Bug in copy!(z,view(x,2,:)')?

Hi,
I am buffled by what copy!(z,view(x,1,:)') does. Seems off. Example:

x = [11 12;111 112]              #to read from
y = [ones(1,2)*1,ones(1,2)*2]    #2-vector of matrices, to be pushed to
z = zeros(1,2)                   #preallocate z

copy!(z,view(x,1,:)')       #copy first row of x to z
display(z)
pushfirst!(y,z)

copy!(z,view(x,2,:)')         #copy 2nd row  
display(z)
pushfirst!(y,z)

display(y)

gives

4-element Vector{Matrix{Float64}}:
 [111.0 112.0]
 [111.0 112.0]
 [1.0 1.0]
 [2.0 2.0]

Replacing by z = x[1,:]' etc does the right thing. Am I messing things up?

Looks like mutation semantics to me. You don’t reassign z in the given example, just mutate its preallocated instance. y gets the same instance assigned to z pushed to its beginning twice, in short y[1] === y[2]. If you want to see different values, you do need to allocate more.

Yes, the whole idea was to (keep) mutating an existing array, so as to avoid allocations in a long loop. Still, the display(z) (twice in the example) suggests that z is changed. It’s just at the stage of pushfirst!() that it somehow isn’t.

When you pushfirst!(y, z), you’re putting the matrix named z inside y. If you do it twice, y will contain [#= the matrix named z =#, #= the matrix named z =#, ...]. If you mutate the matrix named z, then that matrix changes. And since y has that matrix placed in two locations, you’ll see that change in both those locations. Because it’s just one matrix.

If you decide to do z = x[1,:]' in between, you’re deciding to repurpose the name z for a brand spanking new matrix — and that matrix will be completely independent from anything you might have called z in the past.

To possibly further clarify what @Benny and in the mean time also @mbauman are saying, the variable z just points to some location in memory. When you mutate z using copy! (or some .=-like operation), z still points to the same location, but the values in memory have now changed.

julia> z = ones(1, 2)
1×2 Matrix{Float64}:
 1.0  1.0

julia> pointer(z)  # Memory location where z points to
Ptr{Float64} @0x000002245d8f0900

julia> z .*= 2
1×2 Matrix{Float64}:
 2.0  2.0

julia> pointer(z)  # Same location (but different values in memory)

[Given information]:
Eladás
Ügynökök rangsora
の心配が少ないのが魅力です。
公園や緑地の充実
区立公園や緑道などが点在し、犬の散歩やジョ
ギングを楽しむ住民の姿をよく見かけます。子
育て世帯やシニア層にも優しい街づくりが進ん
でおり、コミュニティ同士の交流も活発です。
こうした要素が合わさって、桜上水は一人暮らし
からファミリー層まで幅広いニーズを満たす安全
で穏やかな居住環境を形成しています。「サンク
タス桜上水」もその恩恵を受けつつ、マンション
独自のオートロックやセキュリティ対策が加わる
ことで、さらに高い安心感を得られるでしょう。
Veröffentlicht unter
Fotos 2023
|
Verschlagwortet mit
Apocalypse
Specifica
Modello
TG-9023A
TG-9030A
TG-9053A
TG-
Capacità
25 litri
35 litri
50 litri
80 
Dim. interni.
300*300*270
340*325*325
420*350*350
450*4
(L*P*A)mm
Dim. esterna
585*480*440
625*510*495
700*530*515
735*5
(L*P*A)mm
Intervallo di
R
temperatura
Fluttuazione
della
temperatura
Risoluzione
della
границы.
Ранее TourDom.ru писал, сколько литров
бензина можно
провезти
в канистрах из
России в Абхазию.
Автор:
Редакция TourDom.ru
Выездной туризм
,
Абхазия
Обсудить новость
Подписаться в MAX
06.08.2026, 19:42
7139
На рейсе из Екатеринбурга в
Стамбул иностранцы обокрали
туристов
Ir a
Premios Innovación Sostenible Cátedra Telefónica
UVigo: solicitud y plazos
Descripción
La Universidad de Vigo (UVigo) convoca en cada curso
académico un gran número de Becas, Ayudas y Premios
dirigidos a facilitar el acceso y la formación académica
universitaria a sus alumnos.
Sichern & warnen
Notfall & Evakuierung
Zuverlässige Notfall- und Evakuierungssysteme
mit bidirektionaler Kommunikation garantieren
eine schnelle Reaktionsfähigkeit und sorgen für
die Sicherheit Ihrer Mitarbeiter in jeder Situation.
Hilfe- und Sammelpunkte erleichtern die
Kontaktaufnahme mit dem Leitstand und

[What you should do]:
Continue the Julia forum thread about copy! into a preallocated matrix, picking up right after its last line.

[Written answer]:
Ptr{Float64} @0x000002245d8f0900

julia> z = [2. 2.]  # New variable coincidentally also called z, with the same values as before
1×2 Matrix{Float64}:
 2.0  2.0

julia> pointer(z)  # but new location
Ptr{Float64} @0x000002245da1c4a0

When you pushfirst! z into y the new first entry of y should be found at the memory location corresponding to z. Mutating z and using pushfirst! again, the first two entries both point to the same location in memory, so have the same values.

Thanks. I get it now. May I ask if there is a straightforward way around this? (The point is to avoid allocations.)

If you intend to have 2 different mutable matrices, you’ll need to allocate 2 mutable matrices because it’s the memory-safe way for references to share data, as you inadvertently ran into. If you only need the two, you can preallocate those. If you have a loop with indeterminate iterations, then you have a situation where you need to allocate frequently. Is it possible for the matrices to be immutable? That is far more feasible to store directly in y instead of a separate allocation, though you’ll probably want to preallocate elements for y because resizing needs allocation.

Thanks, I’ll follow your idea and probably set up multidimensional array y and change elements in that. (I was probably trying to be too clever with my vector of matrices…)